Kemudian, Pemerintah Aceh perlu meningkatkan efisiensi belanja daerah dengan memprioritaskan pada peningkatan kesejahteraan masyarakat.

Selain itu, kata Nasir, diperlukan penguatan dan sinergitas antara eksekutif dengan legislatif Aceh dalam perencanaan dan pengawasan pembangunan.

“Terakhir, perlu memperluas akses permodalan bagi UMKM dengan melibatkan bank/lembaga keuangan milik daerah serta lembaga keuangan lainnya di Aceh,” ujar alumnus Georgia State University, Amerika Serikat itu.

Menurut Nasir, posisi Aceh sebagai provinsi termiskin cukup menjadi perhatian pemerhati masalah kemiskinan dan masyarakat, hal itu karena status Aceh merupakan daerah khusus yang memiliki sumber daya keuangan berupa dana Otonomi Khusus (Otsus) mencapai triliunan rupiah setiap tahunnya.

“Seharusnya keberadaan dana Otsus bisa mengurangi tingkat kemiskinan di Aceh secara berkelanjutan. Namun trend penurunan kemiskinan di Aceh menunjukkan kurva yang mendatar (flat) atau melambat. Sementara di sisi lain, tambahan dana Otsus setiap tahunnya signifikan,” katanya.

Nasir melihat, berdasarkan data Bappeda Aceh, alokasi dana Otsus pada 2004 dan 2005 didominasi untuk pembiayaan infrastruktur, disusul sektor pendidikan, kesehatan, pemberdayaan ekonomi.

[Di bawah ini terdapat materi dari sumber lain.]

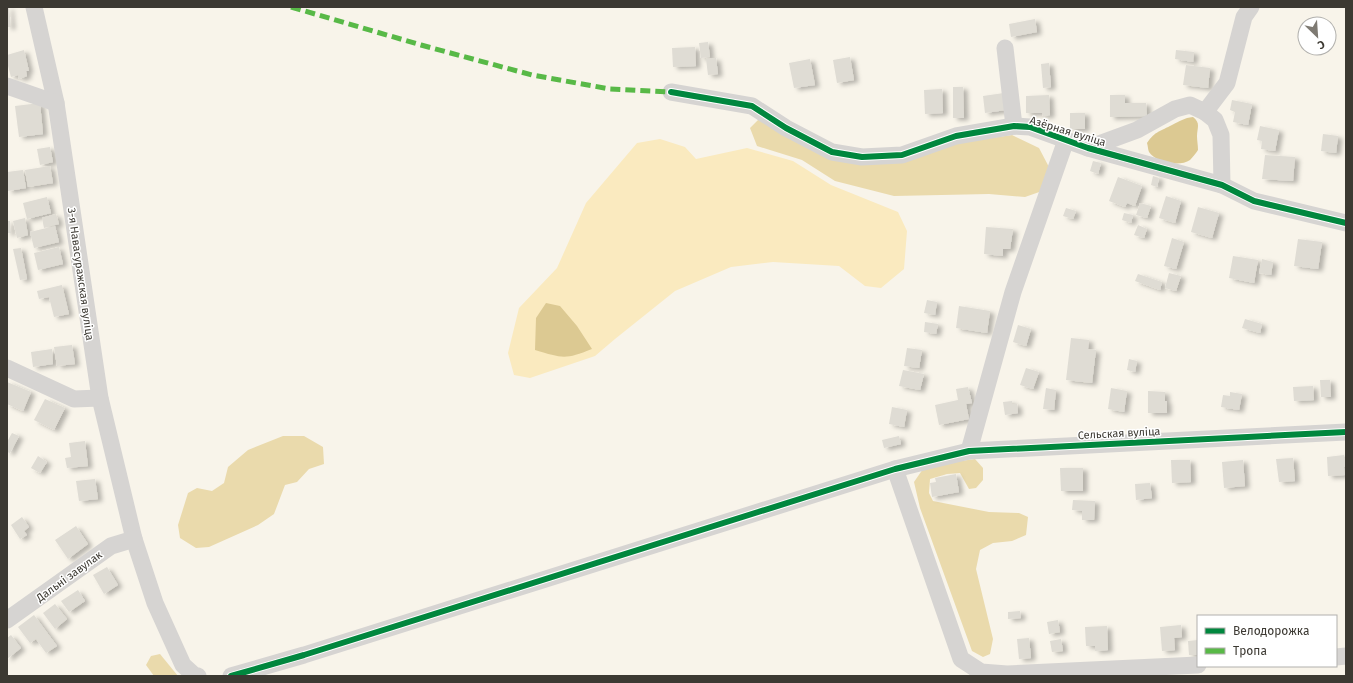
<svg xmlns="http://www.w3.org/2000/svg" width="1353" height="683" viewBox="0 0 1353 683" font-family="'Fira Sans',sans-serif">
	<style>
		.green { fill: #faeabf }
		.forest { fill: #eadaac }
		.water { fill: #dcc992 }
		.building { fill: #dfdcd4; filter: url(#shadow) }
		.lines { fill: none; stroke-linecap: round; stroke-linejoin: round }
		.minor { stroke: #d6d4d2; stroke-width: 17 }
		.quiet { stroke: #58b947; stroke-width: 5; stroke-dasharray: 10 5; stroke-linecap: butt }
		.cycleway-casing { stroke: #fff; stroke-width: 8 }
		.cycleway { stroke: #00873e; stroke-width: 6 }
		.labels { text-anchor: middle; stroke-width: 3; stroke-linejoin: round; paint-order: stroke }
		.street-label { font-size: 11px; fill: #3c3932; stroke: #fff }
	</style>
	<defs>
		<filter id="shadow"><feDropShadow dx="4.5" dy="2.5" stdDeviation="2" flood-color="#0004"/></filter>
	</defs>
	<rect width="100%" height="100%" fill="#f8f4ea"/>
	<polygon class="green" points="660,139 685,147 696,159 747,148 793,161 831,185 898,212 907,231 904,269 881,288 865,286 839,266 773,262 731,267 675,291 615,339 595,356 530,378 514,375 508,353 519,308 557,268 586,203 637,143"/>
	<g class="forest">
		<polygon points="760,118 847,160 949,144 1012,135 1039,148 1050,169 1045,190 1025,197 989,194 894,196 835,181 802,160 757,146 750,128"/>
		<polygon points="283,436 304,436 323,447 324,464 309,469 297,482 285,485 274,514 258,525 209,547 196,548 180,538 178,525 188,493 197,488 212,491 224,483 228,467 248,450"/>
		<polygon points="975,459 983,468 983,480 976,488 969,489 960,473 947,474 930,479 929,493 933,501 989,512 1019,513 1028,517 1026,535 1012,541 993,543 980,550 976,569 993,639 990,654 983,657 972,651 920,508 914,482 925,466"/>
		<polygon points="160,654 178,676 154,676 146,665 151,656"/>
	</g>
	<g class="water">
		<path d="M1193,117C1201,123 1197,128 1197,136C1197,141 1198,145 1198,150C1196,153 1193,157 1190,160C1180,167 1156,163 1149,152C1148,150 1148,146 1147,143C1155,131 1161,131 1172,125C1180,121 1184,118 1193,117Z"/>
		<path d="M546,303L560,306L577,326L592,349C565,360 562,358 535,350L536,318Z"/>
	</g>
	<g class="building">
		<polygon points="7,7 9,7 11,27 7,27"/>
		<polygon points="1035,19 1037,32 1011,37 1009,24"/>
		<polygon points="708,42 710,57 701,58 699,43"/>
		<polygon points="695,47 696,66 673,67 672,48"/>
		<polygon points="24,50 29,71 26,71 27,76 19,79 18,75 11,77 7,62 7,55"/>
		<polygon points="1176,50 1194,52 1193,62 1175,59"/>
		<polygon points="850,57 854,80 837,83 833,60"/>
		<polygon points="716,58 718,74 708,75 706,59"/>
		<polygon points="810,59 815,85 794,88 789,63"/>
		<polygon points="1049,63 1051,87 1043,88 1041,64"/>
		<polygon points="1186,65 1210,68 1208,88 1183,85"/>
		<polygon points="953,87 963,87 964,118 953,118"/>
		<polygon points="942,89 943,113 925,114 924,90"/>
		<polygon points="1004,93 1006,110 985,113 983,96"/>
		<polygon points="1049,95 1050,115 1043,116 1042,113 1026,113 1026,96"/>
		<polygon points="1110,95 1125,95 1125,103 1146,103 1147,116 1110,117"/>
		<polygon points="1232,100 1252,104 1248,125 1233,122 1235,112 1230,110"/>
		<polygon points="40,103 43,134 19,137 15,106"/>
		<rect x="1070" y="113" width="15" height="16"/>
		<polygon points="1260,126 1279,130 1275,151 1261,149 1262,141 1257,140"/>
		<polygon points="1323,134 1338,136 1336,153 1321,151"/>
		<polygon points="50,147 53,162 40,165 37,149"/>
		<polygon points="1265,155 1295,157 1293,181 1262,179"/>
		<polygon points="1093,161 1101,163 1098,174 1090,171"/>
		<polygon points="50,166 53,183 28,187 25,170"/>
		<polygon points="23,170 26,188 8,191 7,172"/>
		<polygon points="1153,176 1159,178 1157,187 1151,185"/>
		<polygon points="1118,177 1142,186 1135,206 1127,203 1125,207 1109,201"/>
		<polygon points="1166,196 1181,201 1175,223 1159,218"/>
		<polygon points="47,197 51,213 27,219 23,203"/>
		<polygon points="1140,203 1151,206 1147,218 1136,215"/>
		<polygon points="1198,207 1219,213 1212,238 1191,232"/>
		<polygon points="1066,208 1076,211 1073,219 1063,216"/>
		<polygon points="1124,213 1133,215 1131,223 1122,220"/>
		<polygon points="56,214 59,224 44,228 42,218"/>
		<polygon points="25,218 28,235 17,238 13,221"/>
		<polygon points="7,221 10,221 11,233 7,233"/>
		<polygon points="1138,225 1147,229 1144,238 1134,235"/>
		<polygon points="55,226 59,242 34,248 30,232"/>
		<polygon points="986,227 1013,229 1010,249 1003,249 1003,256 984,254"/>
		<polygon points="1172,238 1184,242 1176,269 1164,266"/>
		<polygon points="1298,239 1322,242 1318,269 1294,266"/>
		<polygon points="59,247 63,264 38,270 34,253"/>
		<polygon points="21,248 27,279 20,280 13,249"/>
		<polygon points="1233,256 1258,260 1254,283 1229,278"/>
		<polygon points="1262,259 1273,262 1271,275 1259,273"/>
		<polygon points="1169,273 1181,276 1176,291 1165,288"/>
		<polygon points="1138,274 1162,282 1160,290 1135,281"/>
		<polygon points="62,285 69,314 54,317 49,297 39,299 37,291"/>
		<polygon points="927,300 937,302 935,315 924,313"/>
		<polygon points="959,306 990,311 987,333 956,328"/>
		<polygon points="1245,319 1262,324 1260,333 1242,328"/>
		<polygon points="925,322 938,324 936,334 924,332"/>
		<polygon points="1018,325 1031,329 1026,346 1013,342"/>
		<polygon points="1071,338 1089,340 1088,349 1096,350 1092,383 1066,380"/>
		<polygon points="72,345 75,364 57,366 54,347"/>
		<polygon points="907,348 922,350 919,368 904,366"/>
		<polygon points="52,349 53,364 33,367 31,352"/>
		<polygon points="1129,359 1137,361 1135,372 1127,370"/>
		<polygon points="1026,368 1039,372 1033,389 1020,385"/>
		<polygon points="903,370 924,374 920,390 899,386"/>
		<polygon points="1320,380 1330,380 1331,397 1321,397"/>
		<polygon points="7,382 31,392 23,411 7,404"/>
		<polygon points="1313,386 1314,400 1294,401 1293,387"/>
		<polygon points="968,387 972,403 966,404 969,419 939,425 935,405 958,400 956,389"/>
		<polygon points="1046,388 1056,390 1054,410 1043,409"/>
		<polygon points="1111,388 1127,391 1124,412 1108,409"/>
		<polygon points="1148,391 1165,392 1165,401 1167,401 1167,413 1148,413"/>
		<polygon points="1230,392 1242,394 1239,410 1221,407 1223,395 1230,396"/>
		<polygon points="45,399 65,408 54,430 34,420"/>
		<polygon points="1012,401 1012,404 1017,404 1018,413 1005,415 1003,402"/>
		<polygon points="892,407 907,410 904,427 889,424"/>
		<polygon points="12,433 19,436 10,453 7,452 7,442"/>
		<polygon points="899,436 901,444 884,448 882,440"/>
		<polygon points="85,441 88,466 67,468 65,458 71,457 69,443"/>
		<polygon points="1344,455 1344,458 1346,458 1346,467 1344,467 1345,475 1328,476 1327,457"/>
		<polygon points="38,456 47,462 40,473 31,468"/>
		<polygon points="1293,458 1295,481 1279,482 1276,459"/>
		<polygon points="1171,460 1190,460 1191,482 1172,483"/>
		<polygon points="1243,460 1245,486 1224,488 1222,462"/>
		<polygon points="1060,468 1083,468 1083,491 1061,491"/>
		<polygon points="956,474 959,492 932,497 930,483 936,482 935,478"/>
		<polygon points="95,479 98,499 79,501 76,481"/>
		<polygon points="1150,483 1152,498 1136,500 1135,484"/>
		<polygon points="1073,500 1095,501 1094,520 1082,520 1082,511 1072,510"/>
		<polygon points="22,517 29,527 24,531 27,535 20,539 11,525"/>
		<polygon points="76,526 88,544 68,559 55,540"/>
		<polygon points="107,567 118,585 104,594 93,575"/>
		<polygon points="78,590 85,601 69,612 61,601"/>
		<polygon points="55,604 67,619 55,629 43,613"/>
		<polygon points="1020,611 1021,618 1008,619 1008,612"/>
		<polygon points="34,615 57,646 46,653 36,639 30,643 18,627"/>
		<polygon points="1058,620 1060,632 1049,634 1047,622"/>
		<polygon points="1181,625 1182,637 1174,638 1175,650 1162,651 1160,627"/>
		<polygon points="1107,626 1108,650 1095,651 1095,646 1086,646 1085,627"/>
		<polygon points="11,635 21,648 7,659 7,638"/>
		<polygon points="1029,638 1031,658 1019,659 1017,639"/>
		<polygon points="1061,639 1063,651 1052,652 1050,641"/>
		<polygon points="1198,640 1198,655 1189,655 1188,641"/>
	</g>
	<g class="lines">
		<g class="minor">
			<polyline points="34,7 56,103 100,398 134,539 155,603 183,665 194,675 198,676"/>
			<polyline points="1005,48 1014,126"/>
			<polyline points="7,86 56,103"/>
			<polyline points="671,92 752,106 786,128 832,152 862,157 902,155 956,136 1014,126 1030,127 1088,148 1222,185 1254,201 1346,223"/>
			<polyline points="1205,112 1215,120 1221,135 1222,185"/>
			<polyline points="1088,148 1137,130 1175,109 1190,105 1205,112 1227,83 1244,17 1251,7"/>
			<polyline points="7,368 74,399 100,398"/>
			<polyline points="969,451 1013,292 1066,140"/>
			<polyline points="895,469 961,659 981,672 1007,674 1198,665"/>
			<polyline points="7,620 111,546 134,539"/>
			<polyline points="1336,657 1346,656"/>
			<polyline points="231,676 304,655 895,469 969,451 1346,432"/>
		</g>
		<polyline class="quiet" points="291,7 421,45 532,75 610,89 671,92"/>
		<g class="cycleway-casing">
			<g id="cycleway">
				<polyline points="671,92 752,106 786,128 832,152 862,157 902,155 956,136 1014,126 1030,127 1088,148 1222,185 1254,201 1346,223"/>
				<polyline points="231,676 304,655 895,469 969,451 1346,432"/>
			</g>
		</g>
		<use href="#cycleway" class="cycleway"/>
	</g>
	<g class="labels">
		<g class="street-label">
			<text transform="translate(1068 131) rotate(17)" y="4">Азёрная вуліца</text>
			<text transform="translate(81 274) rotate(82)" y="4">3-я Навасуражская вуліца</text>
			<text transform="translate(1119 433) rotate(-3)" y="4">Сельская вуліца</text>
			<text transform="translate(69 576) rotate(-36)" y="4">Дальні завулак</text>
		</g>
	</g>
	<rect width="1353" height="683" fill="none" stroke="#3c3932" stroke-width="16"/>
	<rect x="1197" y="615" width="140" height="52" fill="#ffffff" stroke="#b1b0ad"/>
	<rect x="1205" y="628" width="20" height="6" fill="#00873e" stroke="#b1b0ad"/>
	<text x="1233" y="635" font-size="12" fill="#3c3932">Велодорожка</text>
	<rect x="1205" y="648" width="20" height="6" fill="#58b947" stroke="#b1b0ad"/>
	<text x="1233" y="655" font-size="12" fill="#3c3932">Тропа</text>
	<g transform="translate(1317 36) rotate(155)"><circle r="19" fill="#ffffff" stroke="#b1b0ad"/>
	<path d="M0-3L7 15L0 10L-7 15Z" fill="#7e7a72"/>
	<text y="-6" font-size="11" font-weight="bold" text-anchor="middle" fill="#3c3932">С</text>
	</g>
</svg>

Namun, terjadi perubahan sejak beberapa tahun belakangan ini.

“Pada 2018 dan 2019, alokasi dana Otsus Aceh untuk pemberdayaan ekonomi sudah menjadi prioritas kedua setelah infrastruktur,” ujar Nasir.

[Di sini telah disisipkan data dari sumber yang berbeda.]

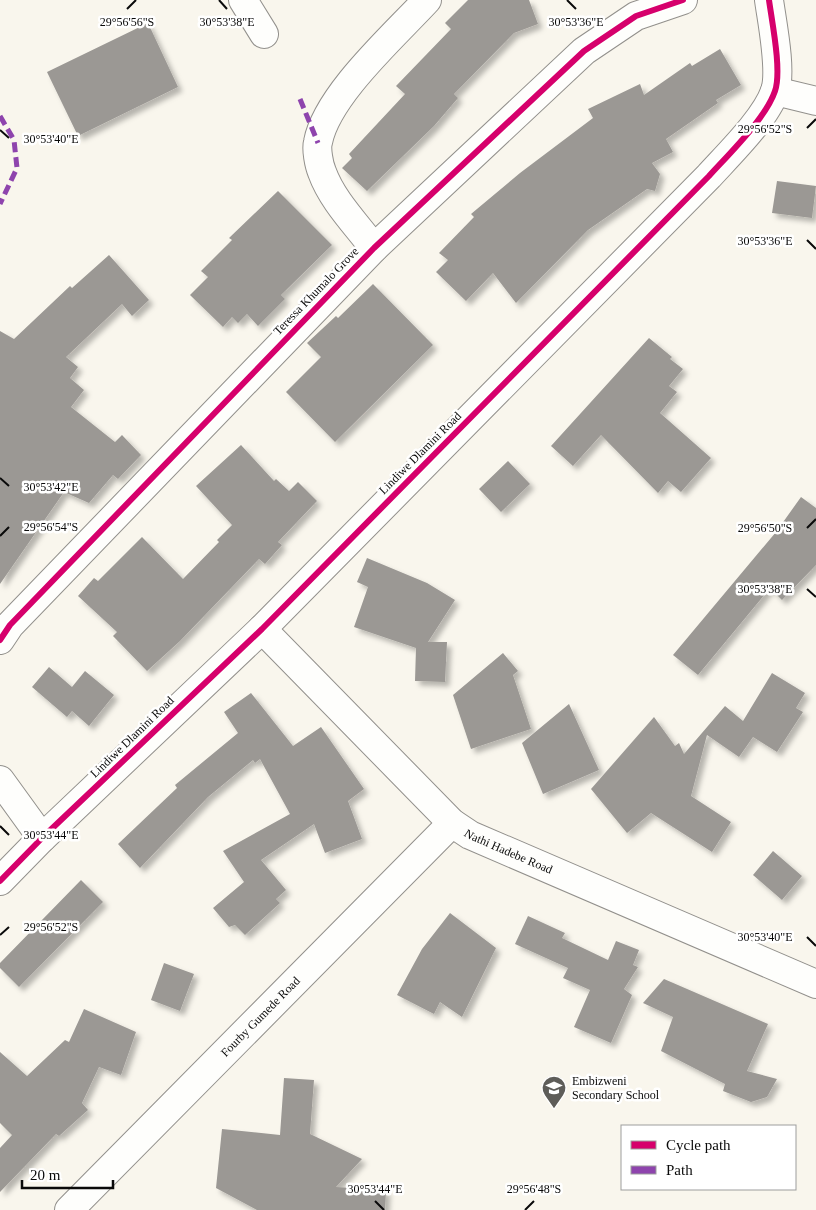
<svg xmlns="http://www.w3.org/2000/svg" width="816" height="1210" viewBox="0 0 816 1210" font-family="'Times New Roman',serif">
	<defs>
		<filter id="shadow"><feDropShadow dx="4.5" dy="4.5" stdDeviation="2.5" flood-color="#0004"/></filter>
	</defs>
	<rect width="100%" height="100%" fill="#f9f6ed"/>
	<path fill="#9b9894" filter="url(#shadow)" d="M 468,0 L 529,0 L 538,24 L 514,33 L 454,94 L 458,98 L 434,126 L 367,191 L 342,168 L 352,158 L 349,154 L 405,94 L 396,86 L 451,29 L 445,23 Z
		M 148,23 L 178,87 L 78,136 L 47,72 Z
		M 720,49 L 741,85 L 716,100 L 718,103 L 666,139 L 673,152 L 652,163 L 660,174 L 655,191 L 647,189 L 588,230 L 516,303 L 493,273 L 466,301 L 436,272 L 448,260 L 439,253 L 474,217 L 471,214 L 520,173 L 593,118 L 588,109 L 640,84 L 644,95 L 690,63 L 692,66 Z
		M 777,181 L 816,186 L 812,218 L 772,213 Z
		M 278,191 L 332,245 L 281,295 L 285,299 L 258,326 L 247,314 L 238,323 L 232,317 L 223,327 L 190,295 L 208,277 L 201,271 L 232,240 L 229,238 Z
		M 109,255 L 149,300 L 132,316 L 122,304 L 66,357 L 78,367 L 70,378 L 84,390 L 71,407 L 115,442 L 122,435 L 141,455 L 118,479 L 113,475 L 89,503 L 64,492 L 0,584 L 0,331 L 14,339 L 70,286 L 72,288 Z
		M 373,284 L 433,345 L 335,442 L 286,392 L 321,357 L 307,343 L 336,316 L 338,318 Z
		M 649,338 L 672,357 L 670,359 L 683,369 L 669,386 L 677,392 L 660,413 L 711,458 L 681,492 L 668,481 L 658,493 L 601,435 L 573,466 L 551,446 Z
		M 241,445 L 274,481 L 276,479 L 289,491 L 298,482 L 317,501 L 278,542 L 282,545 L 265,564 L 259,559 L 180,641 L 147,671 L 113,636 L 117,632 L 78,596 L 94,578 L 98,581 L 142,537 L 183,579 L 219,542 L 217,540 L 232,525 L 196,486 Z
		M 508,461 L 530,484 L 501,512 L 479,489 Z
		M 801,497 L 816,508 L 816,565 L 782,600 L 770,588 L 698,675 L 673,655 L 776,532 Z
		M 367,558 L 427,583 L 455,600 L 428,642 L 447,642 L 445,682 L 415,681 L 416,648 L 354,627 L 368,587 L 357,582 Z
		M 503,653 L 518,671 L 513,675 L 531,729 L 471,749 L 453,695 Z
		M 49,667 L 72,687 L 85,671 L 114,695 L 89,726 L 72,711 L 67,717 L 32,687 Z
		M 772,673 L 805,693 L 796,708 L 803,712 L 777,752 L 753,737 L 739,757 L 707,735 L 691,796 L 731,822 L 712,852 L 651,813 L 627,833 L 591,789 L 654,717 L 675,746 L 679,743 L 684,754 L 725,706 L 743,721 Z
		M 251,693 L 293,746 L 321,727 L 364,789 L 348,801 L 362,839 L 325,853 L 314,824 L 261,860 L 286,890 L 276,899 L 280,903 L 245,935 L 235,925 L 229,927 L 213,908 L 244,882 L 223,851 L 290,814 L 260,759 L 255,763 L 253,760 L 208,797 L 140,868 L 118,844 L 177,788 L 175,785 L 238,733 L 224,712 Z
		M 569,704 L 599,770 L 543,794 L 522,743 Z
		M 773,851 L 802,876 L 782,900 L 753,875 Z
		M 81,880 L 103,902 L 19,987 L 0,968 L 0,963 Z
		M 450,913 L 496,948 L 462,1017 L 440,1002 L 434,1014 L 397,995 L 422,949 Z
		M 528,916 L 565,933 L 562,938 L 608,960 L 616,941 L 639,950 L 633,965 L 638,967 L 624,989 L 632,995 L 611,1043 L 574,1027 L 590,990 L 563,978 L 568,968 L 515,944 Z
		M 164,963 L 194,974 L 180,1011 L 151,1000 Z
		M 664,979 L 768,1024 L 747,1071 L 777,1079 L 767,1097 L 751,1102 L 723,1091 L 725,1084 L 661,1051 L 673,1017 L 643,1003 Z
		M 84,1009 L 136,1032 L 121,1075 L 99,1067 L 82,1103 L 88,1110 L 59,1136 L 56,1134 L 0,1192 L 0,1148 L 12,1135 L 0,1123 L 0,1052 L 27,1076 L 65,1040 L 69,1042 Z
		M 284,1078 L 314,1080 L 310,1134 L 362,1159 L 336,1187 L 386,1190 L 385,1210 L 257,1210 L 216,1188 L 222,1129 L 280,1135 Z"/>
	<g fill="none" stroke-linecap="round" stroke-linejoin="round">
		<defs>
			<g id="minor">
				<path d="M 243,0 L 264,34"/>
				<path d="M 775,91 L 816,101"/>
				<path d="M 374,248 C 356,224 332,200 322,172 C 319,165 316,149 318,142 C 327,95 395,35 427,0"/>
				<path id="s1" d="M 262,629 L 452,823 L 470,835 L 816,984"/>
				<path d="M 0,640 L 10,625 L 374,248 L 584,51 L 636,16 L 683,0"/>
				<path d="M 0,780 L 42,838"/>
				<path d="M 0,881 L 42,838 L 262,629 L 709,176 C 729,154 766,118 775,91 C 782,71 772,22 769,0"/>
				<path id="s2" d="M 69,1210 L 452,823"/>
			</g>
		</defs>
		<use href="#minor" stroke="#92908c" stroke-width="30"/>
		<use href="#minor" stroke="#fefefc" stroke-width="28"/>
		<path stroke="#8e44ad" stroke-width="5" stroke-dasharray="10 5" stroke-linecap="butt" d="M 300,99 L 318,143
			M 0,116 L 14,140 L 17,168 L 0,204"/>
		<defs>
			<path id="cycleway" d="M 0,640 L 10,625 L 374,248 L 584,51 L 636,16 L 683,0
				M 0,881 L 42,838 L 262,629 L 709,176 C 729,154 766,118 775,91 C 782,71 772,22 769,0"/>
		</defs>
		<use href="#cycleway" stroke="#fff" stroke-width="9"/>
		<use href="#cycleway" stroke="#d6006c" stroke-width="6"/>
	</g>
	<path fill="none" stroke="#0a0a0a" stroke-width="2" d="M 219,0 L 227,9M 567,0 L 576,9M 127,9 L 136,0M 807,128 L 816,119M 0,130 L 9,138M 807,240 L 816,249M 0,478 L 9,486M 807,528 L 816,519M 0,536 L 9,527M 807,589 L 816,597M 0,826 L 9,835M 0,935 L 9,927M 807,937 L 816,946M 375,1201 L 384,1210M 525,1210 L 534,1201"/>
	<defs>
		<symbol id="school-pin" viewBox="-11 -11 22 30"><path d="M0 17L-7.5 6A9.5 9.5 0 1 1 7.5 6Z" fill="#5e5d59" stroke="#fff"/><path d="M0-5L7-2L0 1L-7-2ZM-4 1L0 2.5L4 1V4Q0 6-4 4Z" fill="#fff"/></symbol>
	</defs>
	<g fill-rule="evenodd">
		<use href="#school-pin" x="540" y="1074" width="28" height="38"/>
	</g>
	<g text-anchor="middle" stroke-width="5" stroke-linejoin="round" paint-order="stroke">
		<g font-size="12" fill="#0a0a0a" stroke="#fff">
			<text transform="translate(316 291) rotate(-46)" y="4">Teressa Khumalo Grove</text>
			<text transform="translate(420 453) rotate(-45)" y="4">Lindiwe Dlamini Road</text>
			<text transform="translate(132 737) rotate(-44)" y="4">Lindiwe Dlamini Road</text>
			<text dy="4" stroke="none"><textPath href="#s1" startOffset="335">Nathi Hadebe Road</textPath></text>
			<text dy="4" stroke="none"><textPath href="#s2" startOffset="272">Fourby Gumede Road</textPath></text>
		</g>
		<g font-size="12" fill="#0a0a0a" stroke="#fff" text-anchor="start">
			<text x="572" y="1085">Embizweni<tspan x="572" dy="14">Secondary School</tspan></text>
		</g>
	</g>
	<g font-size="12" text-anchor="middle" fill="#0a0a0a" stroke="#fff" stroke-width="5" stroke-linejoin="round" paint-order="stroke">
		<text x="127" y="26">29°56'56"S</text>
		<text x="227" y="26">30°53'38"E</text>
		<text x="576" y="26">30°53'36"E</text>
		<text x="765" y="133">29°56'52"S</text>
		<text x="51" y="143">30°53'40"E</text>
		<text x="765" y="245">30°53'36"E</text>
		<text x="51" y="491">30°53'42"E</text>
		<text x="51" y="531">29°56'54"S</text>
		<text x="765" y="532">29°56'50"S</text>
		<text x="765" y="593">30°53'38"E</text>
		<text x="51" y="839">30°53'44"E</text>
		<text x="51" y="931">29°56'52"S</text>
		<text x="765" y="941">30°53'40"E</text>
		<text x="534" y="1193">29°56'48"S</text>
		<text x="375" y="1193">30°53'44"E</text>
	</g>
	<rect x="621" y="1125" width="175" height="65" fill="#ffffff" stroke="#9d9d9d"/>
	<rect x="631" y="1141" width="25" height="8" fill="#d6006c" stroke="#9d9d9d"/>
	<text x="666" y="1150" font-size="15" fill="#0a0a0a">Cycle path</text>
	<rect x="631" y="1166" width="25" height="8" fill="#8e44ad" stroke="#9d9d9d"/>
	<text x="666" y="1175" font-size="15" fill="#0a0a0a">Path</text>
	<path d="M22 1180v8h91v-8" fill="none" stroke="#0a0a0a" stroke-width="2.5"/>
	<text x="30" y="1180" font-size="15" fill="#0a0a0a" stroke="#ffffff" stroke-width="4" paint-order="stroke">20 m</text>
</svg>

Menurut lulusan program doktor University of Bonn Jerman ini, secara umum alokasi dana Otsus Aceh bisa memberikan manfaat ekonomi dalam jangka panjang (long-run) seperti infrastruktur, pendidikan, dan kesehatan.

Kemudian, juga dapat memberikan manfaat segera (short-run) seperti pemberdayaan ekonomi, pengentasan kemiskinan, sosial, serta keistimewaan Aceh.

Karena itu, jika melihat lambatnya penurunan kemiskinan di Aceh, maka alokasi anggaran harus diprioritaskan pada program jangka pendek (short-run) dalam rangka meningkatkan pendapatan masyarakat.

“Ditambah lagi dalam kondisi pandemi COVID-19 saat ini, income security masyarakat dan kondisi dunia usaha perlu menjadi perhatian khusus Pemerintah Aceh,” kata M Nasir.

Dalam kesempatan ini, Nasir menyarankan, dalam proses perencanaan daerah, masing-masing SKPA (Satuan kerja perangkat Aceh) dan juga di kabupaten/kota se Aceh tidak boleh mengedepankan program sendiri saja.

Tetapi, perlu sinergitas pada indikator penurunan kemiskinan dan perbaikan variabel ekonomi makro lainnya termasuk upaya menurunkan angka pengangguran.

Dalam hal ini, lanjut Nasir, Pemerintah Aceh perlu menjalankan program prioritas jika ingin menurunkan kemiskinan dan membawa Aceh pada posisi tingkat kemiskinan rendah baik di Sumatera atau secara peringkat Nasional.

Nasir berharap, penyelesaian permasalahan kemiskinan ini harus dipetakan (mapping) terlebih dahulu oleh Pemerintah Aceh, sehingga kebijakan yang dijalankan tidak hanya secara makro saja.

“Perlu kebijakan berdasarkan karakteristik kemiskinan seperti demografi, geografis, kelompok pekerjaan, dan karakteristik lainnya. Serta langkah spesifik dalam meningkatkan pendapatan kelompok pekerjaan yang rentan terhadap kehilangan pendapatan,” demikian dosen Fakultas Ekonomi dan Bisnis (FEB) USK itu.